George Bradshaw supplies an anachronism to make a recipe memorable in the section on quiches:
But, i you are not, and would like to know the way to make a rich and easy crust, here is one that was first written down by Sir Kenelm Digby three hundred years ago:
In a bowl place three ounces (a small package) of cream cheese […]
Project Gutenberg assists
The Closet of Sir Kenelm Digby Knight Opened
SHORT AND CRISP CRUST FOR TARTS AND PYES
To half a peck of fine flower, take a pound and half of Butter, in this manner.
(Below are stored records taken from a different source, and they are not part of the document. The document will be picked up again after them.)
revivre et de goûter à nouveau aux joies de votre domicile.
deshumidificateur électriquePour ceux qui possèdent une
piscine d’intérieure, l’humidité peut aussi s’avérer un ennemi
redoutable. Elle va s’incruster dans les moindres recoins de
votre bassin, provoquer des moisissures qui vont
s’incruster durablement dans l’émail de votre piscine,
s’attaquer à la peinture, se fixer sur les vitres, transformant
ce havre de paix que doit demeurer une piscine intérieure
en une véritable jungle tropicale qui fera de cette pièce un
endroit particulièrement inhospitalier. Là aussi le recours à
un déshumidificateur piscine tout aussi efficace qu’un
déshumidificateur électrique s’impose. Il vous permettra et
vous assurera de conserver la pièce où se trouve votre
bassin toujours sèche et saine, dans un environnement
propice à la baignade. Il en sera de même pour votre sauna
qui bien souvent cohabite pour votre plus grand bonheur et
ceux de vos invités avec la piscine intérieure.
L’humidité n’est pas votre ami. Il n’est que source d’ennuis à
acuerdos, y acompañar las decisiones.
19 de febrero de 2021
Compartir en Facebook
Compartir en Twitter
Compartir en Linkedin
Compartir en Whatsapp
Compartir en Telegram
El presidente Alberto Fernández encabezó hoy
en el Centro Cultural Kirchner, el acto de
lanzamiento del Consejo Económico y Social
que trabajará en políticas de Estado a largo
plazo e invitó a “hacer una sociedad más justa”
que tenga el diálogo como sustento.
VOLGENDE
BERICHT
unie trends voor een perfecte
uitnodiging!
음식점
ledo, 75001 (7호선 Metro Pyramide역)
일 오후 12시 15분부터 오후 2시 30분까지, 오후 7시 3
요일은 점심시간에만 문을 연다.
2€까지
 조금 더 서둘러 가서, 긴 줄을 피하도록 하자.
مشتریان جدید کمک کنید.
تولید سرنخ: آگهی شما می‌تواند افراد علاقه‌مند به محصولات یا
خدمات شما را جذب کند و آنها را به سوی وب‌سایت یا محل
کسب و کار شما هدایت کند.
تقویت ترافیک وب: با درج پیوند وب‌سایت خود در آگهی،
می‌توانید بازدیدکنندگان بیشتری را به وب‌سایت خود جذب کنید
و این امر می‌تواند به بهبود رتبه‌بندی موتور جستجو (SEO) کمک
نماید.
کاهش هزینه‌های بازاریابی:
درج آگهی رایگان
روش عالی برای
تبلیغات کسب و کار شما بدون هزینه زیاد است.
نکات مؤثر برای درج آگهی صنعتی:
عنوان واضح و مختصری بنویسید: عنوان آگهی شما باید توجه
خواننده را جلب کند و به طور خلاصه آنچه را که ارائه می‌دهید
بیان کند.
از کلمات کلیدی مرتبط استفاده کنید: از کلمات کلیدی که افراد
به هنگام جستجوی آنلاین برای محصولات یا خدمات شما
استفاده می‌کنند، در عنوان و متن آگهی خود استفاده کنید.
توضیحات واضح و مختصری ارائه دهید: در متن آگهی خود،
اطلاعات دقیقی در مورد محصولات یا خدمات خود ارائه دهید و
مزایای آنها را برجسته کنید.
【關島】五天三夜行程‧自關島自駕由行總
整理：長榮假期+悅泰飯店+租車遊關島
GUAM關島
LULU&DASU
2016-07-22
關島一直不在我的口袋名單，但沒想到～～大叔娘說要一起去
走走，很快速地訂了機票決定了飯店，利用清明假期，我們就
Put your Butter with at least three quarts of cold water (it imports not how much or how little the water is) into a little kettle to melt, and boil gently: as soon as it is melted, scum off the Butter with a ladle, pouring it by ladlefuls (one a little after another, as you knead it with the flower) to some of the flower (which you take not all at once, that you may the better discern, how much Liquor is needful) and work it very well into Paste. When all your butter is kneaded, with as much of the flower, as serves to make paste of a fitting consistence, take of the water that the Butter was melted in, so much as to make the rest of the flower into Paste of due consistence; then joyn it to the Paste made with Butter, and work them both very well together, of this make your covers and coffins thin. If you are to make more paste for more Tarts or Pyes, the water that hath already served, will serve again better th[a]n fresh.
Unlike Bradshaw’s recipe there is no cream cheese here let alone from a package.